GLASS.

This most useful and elegant material—now an article of almost universal application, in various forms—is made on a very large scale by fusing together sea-sand and alkali (either potash, soda, or lime), and, in the case of “crystal,” or “flint-glass,” oxide of lead. The following is about the composition of the chief kinds of glass in use:—

FLINT GLASS.PARTS.PLATE GLASS.PARTS.
Pure white sea-sand52Pure white sand55
Potash14Soda35
Oxide of lead34Nitre8
Lime2
100 100
CROWN GLASS.PARTS.GREEN BOTTLE GLASS.PARTS.
Fine white sand63Sea-sand80
Chalk7Salt10
Soda30Lime10
100 100

Flint-glass or “crystal” is very heavy, moderately soft (being easily cut with a file), and very bright and white. It is used for all table-glass, as decanters, wine-glasses, &c., and for the drops or lustres of chandeliers. Plate-glass is that kind of glass now in such general use for shop-windows, looking-glasses, &c. It is cast on flat iron tables, and rolled out to the sizes required, then cut and polished by machinery. In the rough state it is called “rough plate,” and is the substance used in the Crystal Palace, and has of late become almost a substitute for ground glass, which is simply ordinary glass ground or roughened on the surface by means of sand, so that it will admit light and yet not allow objects to be seen through it. Crown-glass is the ordinary “window-glass.” It is made in great circular pieces (see “[Glass-blowing]”), and cut up into the sizes required. Crown or window-glass made some years back, had a disagreeable tinge of green, which has been removed in modern glass by the addition of a minute quantity of oxide of manganese.

FIG. 1.

The ingredients to be made into glass (of whatever kind it may be) are thoroughly mixed together and thrown a little at a time into large crucibles or melting-pots placed in a circle (A A, [fig. 1]) in a furnace resting on buttresses (B B, [fig. 1]), and heated to whiteness by means of a fire in the centre, C, blown by a blowing machine, the tube of which is seen at D. This furnace is shown in perspective in [fig. 2]. The ingredients melt and sink down into a clear fluid, throwing up a scum, which is removed from time to time. This clear glass in the fused state is now kept at a white heat till all air-bubbles have disappeared; the heat is then lowered to a bright redness, when the glass assumes a consistence and ductility suitable to the purposes of the glass blower.

FIG. 2.

Artificial gems are all but varieties of glass. What is called “paste,” “French diamonds,” &c., are glasses of peculiar brilliancy, well cut and polished. Garnets, emeralds, and other precious stones are imitated by coloring the “paste” with various substances, chiefly metallic oxides, as oxide of cobalt, which produces a blue color, oxide of copper a red, and oxide of chromium a green color, &c.

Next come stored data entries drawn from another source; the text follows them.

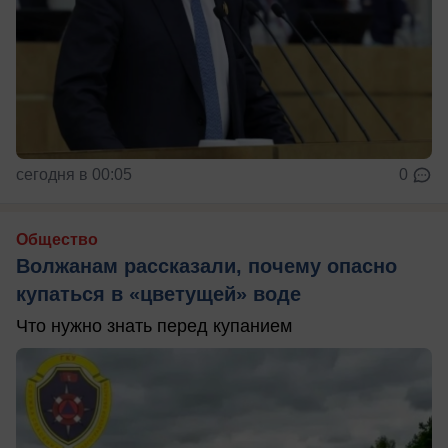
сегодня в 00:05
0
Общество
Волжанам рассказали, почему опасно
купаться в «цветущей» воде
Что нужно знать перед купанием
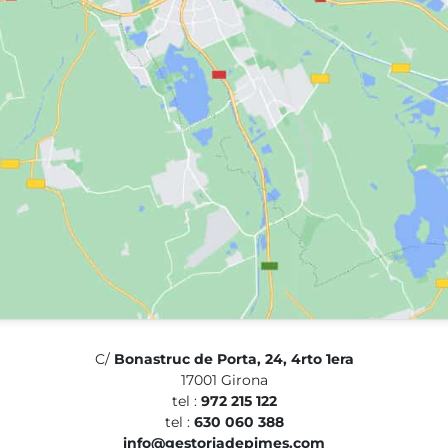
C/
Bonastruc de Porta, 24, 4rto 1era
17001 Girona
tel :
972 215 122
tel :
630 060 388
info@gestoriadepimes.com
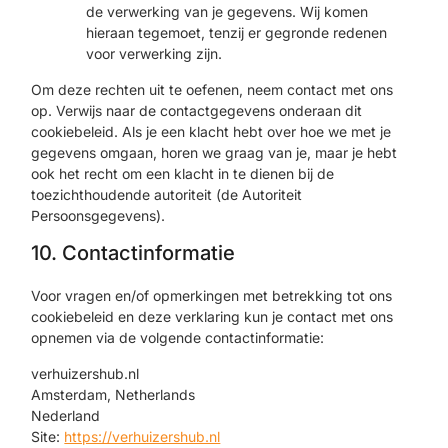
de verwerking van je gegevens. Wij komen
hieraan tegemoet, tenzij er gegronde redenen
voor verwerking zijn.
Om deze rechten uit te oefenen, neem contact met ons
op. Verwijs naar de contactgegevens onderaan dit
cookiebeleid. Als je een klacht hebt over hoe we met je
gegevens omgaan, horen we graag van je, maar je hebt
ook het recht om een klacht in te dienen bij de
toezichthoudende autoriteit (de Autoriteit
Persoonsgegevens).
10. Contactinformatie
Voor vragen en/of opmerkingen met betrekking tot ons
cookiebeleid en deze verklaring kun je contact met ons
opnemen via de volgende contactinformatie:
verhuizershub.nl
Amsterdam, Netherlands
Nederland
Site:
https://verhuizershub.nl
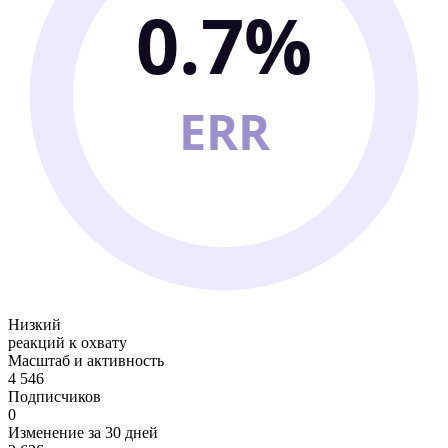
0.7%
ERR
Низкий
реакций к охвату
Масштаб и активность
4 546
Подписчиков
0
Изменение за 30 дней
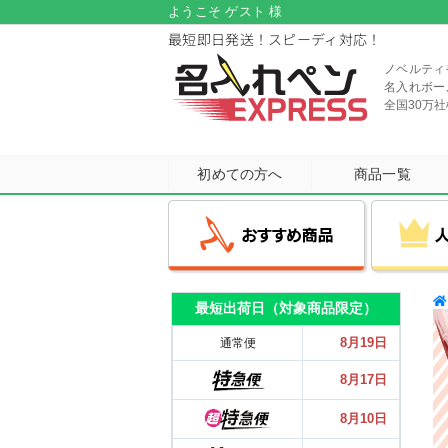
ようこそ ゲスト 様
最短即日発送！スピーディ対応！
ノベルティ
名入れボー
全国30万
初めての方へ
商品一覧
最短出荷日（対象商品限定）
用途・シーンから選ぶ
機能・特徴から選ぶ
メーカーから選ぶ
人気のシリーズ
おすすめ商品
8月19日
通常便
お客様が何度もリピートしたくなる
各メーカーの中でも特に人気の高い
国内外の有名筆記具メーカー、
多色ペンや多機能ペンなど
多色ペンや多機能ペンなど
8月17日
シリーズを厳選！幅広い年代の方に
短納期でお求めやすい価格の
機能性に優れたボールペンも
機能性に優れたボールペンも
ボールペンブランドから
大人気商品をピックアップ！
ご高評をいただいています。
各種取り揃えております！
各種取り揃えております！
お選びいただけます。
8月10日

Glass is used for a variety of purposes besides the one great purpose of admitting light to houses while air and damp are excluded. It furnishes an immense variety of beautiful and useful articles in the form of drinking-vessels, vases, chandeliers, &c., and to the chemist and manufacturer generally, it is invaluable, for vessels of glass thoroughly resist the action of all acids (with the exception of the hydrofluoric) and nearly every other substance. It stands a considerable heat, and if made equal in substance and rather thin, will not easily crack by sudden alterations of temperature. Without glass, microscopes, telescopes, cameras, barometers and thermometers—upon which some of our best and most useful knowledge and some very beautiful results of chemical action depend—could hardly have been constructed.